_Problem details:_ Rename "Country home" to "village home" in the passage of the piece about Chief Emmanuel Iwuanyanwu that opens with the words containing "More importantly, I" and closes with "New Year celebrations.", and write that passage out again.

Because of my love and adoration for Chief Emmanuel Iwuanyanwu, for years, I spent most of my Christmas season with him and his extremely accommodating family in his expansive Country home in Umuohii Atta, Ikeduru LGA of Imo State.
Chief Iwuanyanwu is an extremely highly detrabalize Nigerian patriot and a dedicated Soldier of Christ, through him, I became a worshipper at his Church, St Matthew Anglican Church, Atta, Ikeduru, and at the Church of the Transfiguration of our Lord (CATOL) in Owerri. I recalled with nostalgia how he supported his people to get the Anglican Diocese of Ikeduru. Where I equally joined other eminent Nigerians from the Diocese to the Bishop Conference at Ife Osun State, where the Diocese was pronounced.
Chief Emmanuel Iwuanyanwu equally introduced me into active politics, as a activist, he admonished and reawakening my consciousness and vibrancy to participate in the political process in order to change the society for good than seating on the fence.
Though he and his late friend and In law, His Eminence, Alhaji Azeez Arisekola Alao, the Aare Musulumi of Yoruba Land and the Aare of Ibadan Land tried, albeit unsuccessfully to put me forward as a Federal Legislator from Ibadan, Oyo State. After the failed attempt and the disappointment, Chief Iwuanyanwu invited me into his inner recess, where he gave me a quality lesson that has changed my life for good using himself as an example. He counselled and admonished me that, for me to be a successful social crusader, and a true voice for the oppressed. I should work hard to build a strong economic means, hence politics will only be a passion combined with my vocation.
With Chief Iwuanyanwu’s advice and through him, with absolute faith in the Almighty God, I have been able to build a good social base, a formidable politics structure and a strong economic means.
More importantly, I have never met a man who loved his background and upbringing and glorious heritage so passionately. Despite being surrounded by a motley crowd of various Nigerians, but everyone knows him and referred to him as the big Iroko from Umuohii Atta in Ikeduru LGA of Imo State. For every Christmas season and celebrations, Chief Iwuanyanwu would at least spend a Month in his Country home at Umohii Atta, Ikeduru LGA of Imo State, where the gate of his house is opened widely for every member of the community to see him and he will meticulously attend to the need of each member of the community, including providing resources for households to celebrate the Christmas and New Year celebrations.
Chief Emmanuel Chukwuemeka Iwuanyanwu, a distinguished Member of the Federal Republic (MFR), Officer of the Federal Republic (OFR), Commander of the Federal Republic (CFR), winner of the most distinguished Alumnus of the University of Nigeria Award, Ahaejiagamba Ndigbo, Balogun Bobagunwa of Ibadan, Obong Unwana Efik Eburutu, a scientist, a humanist, an entrepreneur, an industrialist, a patriot, a philanthropist, a leading politician, a pace setter and an image setter, was born on 4th September, 1942, into the humble family of Pa and Madam Hulder Iwuanyanwu of Umuohii Atta in Ikeduru LGA, of Imo State, a Christian family that has solid genealogy and rich heritage. His names Emmanuel (God with us), Chukwuemeka (God has done wonderfully well).

_Dataset section:_
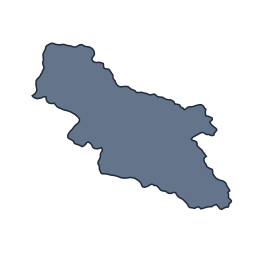 Cachoeira de Pajeú, Minas Gerais, Brazil (Equal Earth projection), rotated 259°
{"feature_id": "56859067B3346078437629", "entity_name": "Cachoeira de Pajeú", "entity_type": "district", "adm_level": 2, "iso_a3": "BRA", "parent_name": "Brazil", "parent_adm1": "Minas Gerais", "projection": "equal_earth", "projection_center": [-41.503, -15.962], "detail": "fine", "context": "isolated", "style": "filled", "palette": "slate", "viewbox_px": 256, "rotation_deg": 259, "n_neighbors": 0, "source": "geoboundaries", "source_scale": "gbopen_adm2", "svg_char_len": 4247}
<svg xmlns="http://www.w3.org/2000/svg" viewBox="0 0 256 256"><g transform="rotate(259 128 128)"><path d="M69.4,130.5L67.5,131.0L66.7,132.8L66.8,134.9L67.2,136.6L67.8,138.2L68.4,140.4L67.6,141.8L66.6,142.8L66.0,144.9L64.3,146.2L62.7,147.2L60.9,148.0L59.6,150.0L58.9,152.6L57.3,154.1L56.1,155.5L55.6,157.8L56.1,160.8L55.2,162.5L53.9,162.8L52.7,163.2L51.3,164.0L50.0,165.0L49.2,166.2L47.6,168.1L45.8,169.4L44.3,170.4L42.4,171.5L40.6,172.2L39.2,172.5L38.0,173.9L37.3,176.1L36.4,178.0L37.0,179.9L37.2,181.7L36.5,183.1L34.8,183.9L34.8,185.9L35.0,187.7L35.3,190.1L35.2,192.6L34.8,195.0L35.6,197.1L36.1,200.3L34.5,201.0L33.2,201.9L31.2,202.8L30.3,204.3L30.8,206.1L31.5,208.8L31.4,211.5L33.0,212.3L34.5,212.6L35.1,214.5L36.5,215.6L37.8,215.2L38.9,214.3L40.6,213.4L42.1,213.7L43.6,214.1L45.8,213.8L46.9,215.9L48.2,215.7L49.7,215.0L51.7,214.3L53.8,213.7L55.2,213.5L56.5,212.6L57.7,211.3L58.6,209.7L59.3,208.2L60.5,206.4L61.6,205.1L62.9,204.2L64.3,203.6L65.7,202.9L67.3,202.4L69.1,202.8L71.2,202.9L72.2,201.3L73.5,199.6L75.0,198.0L76.9,197.8L78.7,197.0L80.5,196.3L81.9,196.5L83.3,196.7L84.3,197.6L85.2,199.5L87.1,198.6L89.2,197.6L90.8,196.9L92.5,196.2L94.1,194.8L96.2,193.1L98.0,192.5L99.6,192.9L101.3,192.6L102.7,190.8L103.6,188.9L105.0,188.0L106.5,189.7L107.2,191.8L107.8,193.5L108.3,195.5L109.0,197.3L109.5,198.9L109.1,201.1L107.8,202.5L106.6,203.9L106.2,206.2L105.2,207.4L104.4,209.3L104.9,211.2L106.4,211.6L107.6,213.2L109.0,214.8L110.7,214.4L112.2,213.0L114.2,211.3L116.2,210.1L118.2,209.3L119.0,210.9L120.2,212.4L121.8,212.5L123.1,210.7L124.1,209.2L124.7,207.5L125.7,206.5L127.1,206.8L128.7,206.9L130.3,207.4L131.7,208.0L132.8,206.8L134.6,206.5L135.8,205.6L136.8,204.5L137.2,202.6L137.2,200.4L137.0,198.7L136.7,196.5L136.6,194.5L137.0,192.9L137.0,190.7L135.8,188.6L135.2,186.8L137.0,185.8L138.7,183.6L140.8,183.1L141.8,181.0L142.8,178.5L144.9,178.1L146.6,176.7L147.7,174.6L148.1,172.9L148.9,170.9L150.1,169.3L151.4,168.1L152.1,166.1L152.8,163.6L154.0,162.2L155.3,161.5L156.2,160.3L156.3,158.1L156.3,155.6L157.7,153.7L158.7,152.1L159.3,150.2L160.6,147.9L160.7,145.9L161.2,143.1L163.4,141.9L164.8,139.6L165.9,138.0L167.1,137.2L168.6,135.9L169.4,133.4L169.6,130.7L170.0,128.0L171.0,126.5L172.7,125.3L174.4,124.6L176.6,124.3L178.2,123.4L179.8,122.8L181.5,123.0L183.1,123.2L185.5,122.1L187.7,121.2L189.5,120.2L189.9,118.6L190.5,116.9L191.9,115.6L193.2,115.8L194.7,116.0L196.0,116.0L197.2,114.3L198.0,112.0L198.3,109.4L199.2,107.3L200.7,106.1L202.5,105.6L203.6,106.2L205.0,107.5L206.3,108.9L207.8,109.3L209.3,109.3L211.3,108.9L212.8,107.9L214.3,106.4L215.4,104.3L216.1,101.8L217.4,100.1L218.6,98.8L218.9,96.6L218.1,94.4L217.5,92.3L218.0,89.9L219.2,88.0L220.0,86.2L220.6,84.0L221.8,82.1L222.5,80.1L222.6,77.9L222.9,75.6L223.9,73.1L224.9,71.5L225.6,70.0L225.7,67.9L224.9,65.9L224.5,64.2L223.1,62.7L221.0,61.9L219.3,60.5L217.9,59.5L216.4,58.5L214.7,58.4L213.1,58.1L211.8,58.3L210.4,57.7L208.5,56.8L206.6,56.6L205.1,57.0L202.7,57.0L201.0,55.5L199.5,54.6L198.3,53.8L197.4,52.7L196.1,52.0L195.0,50.6L193.3,48.1L191.5,46.6L190.0,46.5L188.1,45.9L186.0,45.9L184.7,45.9L183.1,45.8L181.1,45.0L179.6,43.5L178.8,41.9L177.9,40.1L176.2,41.1L174.9,42.8L174.2,44.3L174.0,45.9L174.1,48.4L174.7,51.0L174.2,53.5L172.1,53.2L170.5,53.3L169.2,53.8L167.6,55.1L166.6,57.6L166.3,60.3L165.1,61.0L163.7,61.7L162.3,62.6L160.9,64.1L159.7,66.1L158.8,67.4L157.9,68.7L157.1,70.5L156.2,72.4L154.8,74.7L153.5,76.2L152.5,77.4L151.3,78.6L149.7,80.0L147.9,81.3L146.0,82.0L144.4,81.7L142.9,80.6L141.7,78.9L141.1,77.5L140.2,76.2L138.9,74.6L137.4,73.0L136.0,71.1L134.7,69.4L133.5,68.3L132.0,67.4L130.1,67.2L129.0,67.9L127.7,69.6L126.1,71.4L124.9,72.1L123.1,72.5L122.0,74.1L121.3,75.5L120.5,76.9L119.4,78.3L118.4,79.6L119.3,82.1L120.5,83.8L121.5,84.7L121.9,86.4L120.2,88.0L118.6,89.1L117.3,89.4L115.7,89.8L114.2,91.3L113.3,94.3L113.5,96.3L113.8,98.0L112.4,98.7L110.7,98.4L109.7,97.5L108.4,96.4L107.1,95.7L104.9,95.4L103.1,94.3L102.0,93.3L100.3,92.1L98.5,91.7L97.0,92.4L95.1,92.4L93.5,92.1L92.2,92.2L90.6,92.6L89.1,92.8L88.0,93.8L87.6,95.8L87.1,97.8L86.2,99.9L85.3,101.6L84.5,104.0L83.6,106.4L82.1,109.2L80.9,111.0L80.0,113.0L79.5,115.0L79.2,116.7L79.1,118.7L79.0,120.9L78.3,122.9L77.4,125.0L75.8,126.8L73.6,128.9L71.5,130.1L69.4,130.5Z" fill="#64748b" stroke="#1e293b" stroke-width="1.5"/></g></svg>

_Exercise response:_
More importantly, I have never met a man who loved his background and upbringing and glorious heritage so passionately. Despite being surrounded by a motley crowd of various Nigerians, but everyone knows him and referred to him as the big Iroko from Umuohii Atta in Ikeduru LGA of Imo State. For every Christmas season and celebrations, Chief Iwuanyanwu would at least spend a Month in his village home at Umohii Atta, Ikeduru LGA of Imo State, where the gate of his house is opened widely for every member of the community to see him and he will meticulously attend to the need of each member of the community, including providing resources for households to celebrate the Christmas and New Year celebrations.